7、臂级体细胞拷贝数改变 (SCNA) 事件分析

###1) 数据下载与读入(TCGA-COAD/READ)

#TCGA的MAF文件下载:https://mp.weixin.qq.com/s/oU_bgGg1vQqhwrkPHjzPwg
#https://www.jianshu.com/p/40bbb29d355d

#批量读入所有maf文件名:
mafFilePath <- dir(path = "D:/Lessons/Bioinformatics/Pj_data/TCGA/SCNV",
pattern = "masked.maf.gz$",
full.names = T,
recursive=T)
head(mafFilePath)
###2) 数据读入

#读入临床信息
#laml.clin =system.file('extdata',
#     'tcga_laml_annot.tsv', package = 'maftools') 

#read.maf函数读取每一个maf文件(会遇到Error in read.maf(x, isTCGA = TRUE) : No non-synonymous mutations found Check `vc_nonSyn`` argumet in `read.maf` for details的报错,删除该未能读入的文件即可)

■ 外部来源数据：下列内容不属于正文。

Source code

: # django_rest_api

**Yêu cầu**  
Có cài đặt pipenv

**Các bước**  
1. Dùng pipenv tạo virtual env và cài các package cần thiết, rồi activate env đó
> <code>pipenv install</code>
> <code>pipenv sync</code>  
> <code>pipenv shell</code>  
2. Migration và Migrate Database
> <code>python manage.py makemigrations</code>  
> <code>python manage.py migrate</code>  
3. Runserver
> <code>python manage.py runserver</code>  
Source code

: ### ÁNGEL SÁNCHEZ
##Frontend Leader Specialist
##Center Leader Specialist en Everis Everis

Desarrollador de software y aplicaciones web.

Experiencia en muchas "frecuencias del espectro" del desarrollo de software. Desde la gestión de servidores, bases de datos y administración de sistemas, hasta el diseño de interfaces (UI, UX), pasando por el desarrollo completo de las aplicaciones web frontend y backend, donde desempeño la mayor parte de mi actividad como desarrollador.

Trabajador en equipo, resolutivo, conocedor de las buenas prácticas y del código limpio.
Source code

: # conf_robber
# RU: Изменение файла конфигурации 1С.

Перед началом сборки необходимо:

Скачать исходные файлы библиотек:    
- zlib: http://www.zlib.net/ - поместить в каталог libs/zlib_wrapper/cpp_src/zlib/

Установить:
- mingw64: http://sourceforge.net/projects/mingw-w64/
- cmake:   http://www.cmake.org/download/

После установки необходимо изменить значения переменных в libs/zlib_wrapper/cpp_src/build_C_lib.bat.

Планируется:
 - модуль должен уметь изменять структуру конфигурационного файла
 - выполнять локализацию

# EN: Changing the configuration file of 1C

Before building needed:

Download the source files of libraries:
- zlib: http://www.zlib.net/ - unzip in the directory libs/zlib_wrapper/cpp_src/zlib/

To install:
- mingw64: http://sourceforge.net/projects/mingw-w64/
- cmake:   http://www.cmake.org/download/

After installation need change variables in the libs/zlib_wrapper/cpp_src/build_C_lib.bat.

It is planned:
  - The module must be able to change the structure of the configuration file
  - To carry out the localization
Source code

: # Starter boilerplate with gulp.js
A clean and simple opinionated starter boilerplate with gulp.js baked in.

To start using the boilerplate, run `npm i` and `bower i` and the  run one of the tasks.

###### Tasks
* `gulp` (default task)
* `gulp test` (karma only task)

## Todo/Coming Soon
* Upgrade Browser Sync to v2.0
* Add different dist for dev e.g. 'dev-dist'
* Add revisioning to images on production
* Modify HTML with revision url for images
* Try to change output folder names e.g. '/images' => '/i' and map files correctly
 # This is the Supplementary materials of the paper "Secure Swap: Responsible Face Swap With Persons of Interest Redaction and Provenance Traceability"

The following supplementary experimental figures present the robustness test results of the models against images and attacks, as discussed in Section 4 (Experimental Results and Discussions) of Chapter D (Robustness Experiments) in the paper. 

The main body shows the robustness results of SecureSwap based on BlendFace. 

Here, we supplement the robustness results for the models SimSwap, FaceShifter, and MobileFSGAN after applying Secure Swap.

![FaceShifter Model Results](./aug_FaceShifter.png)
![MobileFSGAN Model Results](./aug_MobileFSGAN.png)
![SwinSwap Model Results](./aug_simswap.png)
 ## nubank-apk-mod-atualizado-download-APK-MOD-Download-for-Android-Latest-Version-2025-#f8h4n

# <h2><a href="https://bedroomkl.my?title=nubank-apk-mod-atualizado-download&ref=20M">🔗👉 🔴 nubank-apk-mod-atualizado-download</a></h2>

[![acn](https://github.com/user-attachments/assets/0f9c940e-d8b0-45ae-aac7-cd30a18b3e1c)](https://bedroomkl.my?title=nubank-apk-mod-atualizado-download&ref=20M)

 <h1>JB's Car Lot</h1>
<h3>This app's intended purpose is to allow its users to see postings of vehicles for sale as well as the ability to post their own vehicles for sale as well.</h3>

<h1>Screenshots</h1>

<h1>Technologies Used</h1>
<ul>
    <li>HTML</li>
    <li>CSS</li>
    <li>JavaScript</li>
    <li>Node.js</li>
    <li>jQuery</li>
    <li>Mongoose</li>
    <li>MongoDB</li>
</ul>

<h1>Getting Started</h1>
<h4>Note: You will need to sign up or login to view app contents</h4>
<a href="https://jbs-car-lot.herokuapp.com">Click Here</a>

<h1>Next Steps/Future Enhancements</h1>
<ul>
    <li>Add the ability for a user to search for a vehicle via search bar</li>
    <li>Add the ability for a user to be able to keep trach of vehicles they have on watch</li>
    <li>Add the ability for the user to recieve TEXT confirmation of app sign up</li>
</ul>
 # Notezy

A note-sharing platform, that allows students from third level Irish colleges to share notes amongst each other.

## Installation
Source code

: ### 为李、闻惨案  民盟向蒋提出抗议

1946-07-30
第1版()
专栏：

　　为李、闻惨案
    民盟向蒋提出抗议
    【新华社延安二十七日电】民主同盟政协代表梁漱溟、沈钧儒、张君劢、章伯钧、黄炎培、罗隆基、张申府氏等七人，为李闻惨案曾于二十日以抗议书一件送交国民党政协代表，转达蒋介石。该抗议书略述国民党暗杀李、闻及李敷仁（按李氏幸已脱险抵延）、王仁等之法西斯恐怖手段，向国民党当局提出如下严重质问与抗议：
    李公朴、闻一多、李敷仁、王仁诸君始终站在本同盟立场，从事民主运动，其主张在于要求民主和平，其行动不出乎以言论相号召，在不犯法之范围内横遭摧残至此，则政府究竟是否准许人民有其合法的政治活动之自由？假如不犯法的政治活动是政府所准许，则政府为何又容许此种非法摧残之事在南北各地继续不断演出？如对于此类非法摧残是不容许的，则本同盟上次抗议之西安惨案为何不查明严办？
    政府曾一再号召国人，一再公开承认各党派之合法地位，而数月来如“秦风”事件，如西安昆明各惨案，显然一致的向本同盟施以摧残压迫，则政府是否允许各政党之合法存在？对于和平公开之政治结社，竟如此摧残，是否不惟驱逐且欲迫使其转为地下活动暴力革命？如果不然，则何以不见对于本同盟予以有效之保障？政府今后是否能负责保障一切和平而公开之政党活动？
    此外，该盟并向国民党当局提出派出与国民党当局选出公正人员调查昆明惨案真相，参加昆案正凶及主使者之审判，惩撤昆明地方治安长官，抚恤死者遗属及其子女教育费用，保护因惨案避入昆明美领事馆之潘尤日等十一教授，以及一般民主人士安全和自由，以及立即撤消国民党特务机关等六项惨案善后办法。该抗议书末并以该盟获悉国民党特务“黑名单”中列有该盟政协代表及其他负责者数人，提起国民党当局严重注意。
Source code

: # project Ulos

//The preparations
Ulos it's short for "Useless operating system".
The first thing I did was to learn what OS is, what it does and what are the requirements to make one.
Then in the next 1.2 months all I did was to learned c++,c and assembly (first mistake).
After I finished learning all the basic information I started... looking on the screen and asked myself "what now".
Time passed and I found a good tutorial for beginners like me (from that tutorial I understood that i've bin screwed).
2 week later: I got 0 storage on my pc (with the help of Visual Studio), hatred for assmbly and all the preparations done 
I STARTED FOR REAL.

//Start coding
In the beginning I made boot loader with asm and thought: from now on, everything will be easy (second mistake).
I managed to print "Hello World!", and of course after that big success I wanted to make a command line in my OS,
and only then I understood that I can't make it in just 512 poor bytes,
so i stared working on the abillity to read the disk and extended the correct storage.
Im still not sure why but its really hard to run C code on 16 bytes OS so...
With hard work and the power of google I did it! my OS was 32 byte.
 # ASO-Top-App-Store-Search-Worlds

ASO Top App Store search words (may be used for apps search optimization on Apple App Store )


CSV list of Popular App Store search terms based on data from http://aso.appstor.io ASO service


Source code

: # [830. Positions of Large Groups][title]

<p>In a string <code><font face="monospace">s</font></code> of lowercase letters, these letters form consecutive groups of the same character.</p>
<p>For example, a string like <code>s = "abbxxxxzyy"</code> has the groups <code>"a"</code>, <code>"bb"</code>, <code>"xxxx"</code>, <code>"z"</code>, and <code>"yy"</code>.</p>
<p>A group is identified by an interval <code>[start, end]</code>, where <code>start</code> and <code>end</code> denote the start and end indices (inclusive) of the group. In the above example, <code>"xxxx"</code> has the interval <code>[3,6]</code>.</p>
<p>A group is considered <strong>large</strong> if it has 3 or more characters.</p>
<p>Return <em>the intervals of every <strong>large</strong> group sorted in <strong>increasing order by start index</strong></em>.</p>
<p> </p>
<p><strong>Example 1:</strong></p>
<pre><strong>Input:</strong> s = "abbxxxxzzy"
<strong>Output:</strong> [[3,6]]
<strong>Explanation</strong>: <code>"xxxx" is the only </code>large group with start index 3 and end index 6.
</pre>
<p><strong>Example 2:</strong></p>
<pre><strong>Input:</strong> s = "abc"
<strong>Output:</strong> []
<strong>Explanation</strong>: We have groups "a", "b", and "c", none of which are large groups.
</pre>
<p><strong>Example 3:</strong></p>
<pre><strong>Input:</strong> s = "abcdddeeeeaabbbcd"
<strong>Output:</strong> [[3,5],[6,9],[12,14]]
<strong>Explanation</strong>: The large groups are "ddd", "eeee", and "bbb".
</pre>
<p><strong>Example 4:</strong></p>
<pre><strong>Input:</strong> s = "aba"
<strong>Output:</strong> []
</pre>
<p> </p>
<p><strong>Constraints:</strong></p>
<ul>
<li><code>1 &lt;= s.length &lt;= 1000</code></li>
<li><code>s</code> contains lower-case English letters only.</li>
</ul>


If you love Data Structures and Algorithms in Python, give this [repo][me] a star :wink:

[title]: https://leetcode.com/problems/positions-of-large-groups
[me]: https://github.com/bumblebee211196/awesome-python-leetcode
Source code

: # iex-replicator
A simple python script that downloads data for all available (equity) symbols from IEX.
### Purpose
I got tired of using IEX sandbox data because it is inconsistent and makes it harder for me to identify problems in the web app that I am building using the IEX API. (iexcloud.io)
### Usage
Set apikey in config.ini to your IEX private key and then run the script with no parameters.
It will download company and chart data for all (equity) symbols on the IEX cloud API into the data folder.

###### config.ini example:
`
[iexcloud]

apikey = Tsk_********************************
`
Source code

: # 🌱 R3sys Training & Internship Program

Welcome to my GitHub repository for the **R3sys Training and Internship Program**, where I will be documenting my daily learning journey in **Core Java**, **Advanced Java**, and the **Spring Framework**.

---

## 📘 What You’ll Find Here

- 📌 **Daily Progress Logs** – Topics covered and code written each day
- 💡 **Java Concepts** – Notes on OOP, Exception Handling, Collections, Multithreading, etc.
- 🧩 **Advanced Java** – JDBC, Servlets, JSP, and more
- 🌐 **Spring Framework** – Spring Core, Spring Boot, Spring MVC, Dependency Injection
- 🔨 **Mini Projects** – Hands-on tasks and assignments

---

mafdata <- lapply(mafFilePath,
function(x){
read.maf(x,
isTCGA=TRUE) # clinicalData = laml.clin
})
###3) 数据合并
#使用merge_mafs函数合并maf数据:
maf <- merge_mafs(mafdata)
##maf文件摘要图:
plotmafSummary(maf = maf,
rmOutlier = TRUE,
addStat = "median",
dashboard = TRUE,
titvRaw = FALSE)
###4)可视化(可参考https://mp.weixin.qq.com/s/pBDue6hOf0DrTZMN0rB2sA)
##瀑布图(Oncoplots):
oncoplot(maf = maf,
#draw_titv = FALSE,
#anno_height = 1,#样本注释区高度
#legend_height = 4, #图例绘图区高度
#drawRowBar = T, #是否显示右侧条形图
#drawColBar = T, #是否显示顶部条形图
top = 10) #高频突变的Top10基因
#体细胞突变相关性热图
somaticInteractions(
  maf,
  top = 20,
  genes = NULL,
  pvalue = c(0.05, 0.1),
  returnAll = TRUE,
  geneOrder = NULL,
  fontSize = 0.6,
  showSigSymbols = TRUE,
  showCounts = FALSE,
  countStats = "all",
  countType = "all",
  countsFontSize = 0.6,
  countsFontColor = "red",
  colPal = "BrBG",
  showSum = TRUE,
  plotPadj = FALSE,
  colNC = 9,
  nShiftSymbols = 5,
  sigSymbolsSize = 2,
  sigSymbolsFontSize = 0.8,
  pvSymbols = c(46, 42),
  limitColorBreaks = TRUE
)

8、非整倍体评分分析

#加载TCGA aneuploidy score数据
aneuploidy_data <- read.csv("D:/Lessons/Bioinformatics/Pj_data/TCGA/Aneuploidy_score.csv",header=T,row.names=1)
# 因子化
aneuploidy_data$KRAS <- factor(aneuploidy_data$KRAS,levels = c("WT","Mut"))
#箱线图
library(ggpubr)
color <- c("#01665e","#c68f3f")
my_comparisons <- list(c("WT", "Mut"))
#可视化
  pb1<-ggboxplot(aneuploidy_data,
                 x="KRAS",
                 y="Aneuploidy_Score",
                 color="KRAS",
                 fill=NULL,
                 ylab = "Aneuploidy Score",
                 add = "jitter",
                 bxp.errorbar.width = 0.6,
                 width = 0.4,
                 size=0.5,
                 font.label = list(size=30), 
                 palette = color)+
  theme(panel.background =element_blank())
  pb1<-pb1+theme(axis.line=element_line(colour="black"))+theme(axis.title.x = element_blank())
  pb1<-pb1+theme(axis.text.x = element_text(size = 15,angle = 45,vjust = 1,hjust = 1))
  pb1<-pb1+theme(axis.text.y = element_text(size = 12))+theme(plot.title = element_text(hjust = 0.5,size=15,face="bold"))
  pb1<-pb1+theme(legend.position = "NA")
  pb1<-pb1+stat_compare_means(method="wilcox.test",hide.ns = F,comparisons =my_comparisons,label="p.signif")
pb1

9、免疫浸润分析

#矩阵读入
gene_expression_matrix <- read.csv("D:/Lessons/Bioinformatics/Pj_data/TCGA/data_mrna_seq_v2_rsem.csv",header = T,row.names = 1,check.names=F)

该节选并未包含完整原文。